Eu adoro o estilo do Walt Disney criar, mas eu nunca serei ele. Por mais que eu me esforce, ele eu não serei. Assim como muitos jovens nunca serão aquele indivíduo “X”, que se destaca no futebol, na música, nas redes sociais.
Este vazio e esta busca constantes por ser quem não somos é algo adoecedor, pois não seremos de fato aquilo que não somos. Daí vêm as ansiedades, as frustrações e uma nulidade de sentido na vida.

No mesmo período em que as Americanas anunciam o rombo bilionário, uma notícia invade a grande mídia: influenciadores financeiros, que têm milhões de seguidores, enfrentam crise de gestão e demitem vários funcionários. Empresas que dão aula de gestão, passando por redefinições internas que, segundo eles, são necessárias para a reorganização da equipe, que agora precisa de novas competências.

Ainda na seara dos influencers, Gustavo Tubarão acabou de anunciar que sofre de uma doença que provoca sua variação de humor, o transtorno de Borderline. O influencer falou em um vídeo que muita gente pode criticá-lo num futuro por ele estar se expondo de tal maneira. Pessoa pública que é, que depende dos seus seguidores, ele “precisa” parecer bem e esta sua fala explicita o que tantos outros influencers passam: a dependência do “like” alheio, que às vezes não permite que a pessoa adoeça, para que não padeça o personagem.

Figuras públicas de grande influência nos meios digitais, como Felipe Neto, Whindersson Nunes e “Esse menino” em alguma época anunciaram um afastamento das redes para se tratarem física, emocional e mentalmente. São humanos antes de serem famosos.
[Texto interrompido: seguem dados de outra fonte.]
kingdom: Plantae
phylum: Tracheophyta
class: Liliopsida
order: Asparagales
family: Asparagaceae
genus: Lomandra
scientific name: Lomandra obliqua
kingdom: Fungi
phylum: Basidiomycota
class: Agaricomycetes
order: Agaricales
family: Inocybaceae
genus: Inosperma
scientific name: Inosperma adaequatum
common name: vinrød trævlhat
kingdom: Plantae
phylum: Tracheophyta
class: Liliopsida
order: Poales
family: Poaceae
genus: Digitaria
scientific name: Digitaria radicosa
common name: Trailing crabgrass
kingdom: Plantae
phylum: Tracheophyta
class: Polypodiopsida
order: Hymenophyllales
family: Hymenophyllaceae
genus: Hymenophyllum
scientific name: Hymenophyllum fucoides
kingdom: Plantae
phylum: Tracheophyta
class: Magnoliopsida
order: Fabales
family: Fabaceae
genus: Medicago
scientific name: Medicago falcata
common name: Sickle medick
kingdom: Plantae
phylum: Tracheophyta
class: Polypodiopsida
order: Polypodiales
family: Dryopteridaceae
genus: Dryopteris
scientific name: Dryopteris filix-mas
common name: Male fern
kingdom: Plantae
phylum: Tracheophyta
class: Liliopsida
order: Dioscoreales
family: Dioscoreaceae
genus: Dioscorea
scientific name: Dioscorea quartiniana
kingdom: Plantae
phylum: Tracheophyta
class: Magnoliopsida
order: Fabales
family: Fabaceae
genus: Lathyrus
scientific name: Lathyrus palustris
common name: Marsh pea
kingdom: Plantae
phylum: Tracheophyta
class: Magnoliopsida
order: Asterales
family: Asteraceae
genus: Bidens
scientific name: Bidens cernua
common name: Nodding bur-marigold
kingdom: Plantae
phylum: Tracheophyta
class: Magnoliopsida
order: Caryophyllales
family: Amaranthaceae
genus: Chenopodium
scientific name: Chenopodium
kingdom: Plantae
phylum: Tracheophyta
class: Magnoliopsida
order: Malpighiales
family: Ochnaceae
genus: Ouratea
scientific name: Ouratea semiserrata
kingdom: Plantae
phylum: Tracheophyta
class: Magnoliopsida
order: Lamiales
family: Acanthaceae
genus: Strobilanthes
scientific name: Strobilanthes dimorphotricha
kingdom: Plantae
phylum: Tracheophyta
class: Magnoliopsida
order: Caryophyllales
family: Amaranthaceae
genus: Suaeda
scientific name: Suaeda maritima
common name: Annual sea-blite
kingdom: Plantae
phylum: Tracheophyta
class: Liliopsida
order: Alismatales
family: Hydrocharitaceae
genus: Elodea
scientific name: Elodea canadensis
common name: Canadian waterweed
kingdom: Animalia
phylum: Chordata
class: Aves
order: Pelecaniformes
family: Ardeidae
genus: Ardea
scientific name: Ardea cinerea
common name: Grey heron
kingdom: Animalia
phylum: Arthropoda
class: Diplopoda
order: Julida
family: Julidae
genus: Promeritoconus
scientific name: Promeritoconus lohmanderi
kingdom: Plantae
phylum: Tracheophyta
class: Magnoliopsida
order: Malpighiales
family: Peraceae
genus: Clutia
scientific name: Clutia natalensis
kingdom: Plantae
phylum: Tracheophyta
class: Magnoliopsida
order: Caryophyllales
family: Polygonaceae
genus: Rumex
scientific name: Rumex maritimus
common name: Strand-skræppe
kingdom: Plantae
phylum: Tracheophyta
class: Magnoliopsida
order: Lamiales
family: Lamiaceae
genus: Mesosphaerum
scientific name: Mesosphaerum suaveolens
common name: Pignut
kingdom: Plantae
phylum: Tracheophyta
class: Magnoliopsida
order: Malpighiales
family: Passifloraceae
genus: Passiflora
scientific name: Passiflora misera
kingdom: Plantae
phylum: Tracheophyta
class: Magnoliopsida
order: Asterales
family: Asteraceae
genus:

A atriz Kéfera foi outra que, chorando, anunciou uma pausa: “Sucesso, fama e inscritos é tudo muito legal, mas a vida é mais que isso. E uma vez que a vida é mais do que isso, eu preciso focar nela. Não se sintam abandonados e tentem entender a minha ausência. Ela tem um motivo e está precisando acontecer”.

Em meio a tudo isso, ainda há um discurso de que quem não busca aquilo que a maioria se espelha, como dinheiro e sucesso, é acomodado, não é ambicioso e nunca será bem-sucedido. A pergunta que eu quero deixar aqui é justamente esta: o que é ser bem-sucedido? Sei que vários fatores interferem nesta resposta, mas algo legal que consegui entender está descrito numa fala do Mark Twain: os dois dias mais importantes da sua vida são o dia em que você nasce e o dia em que você descobre o porquê.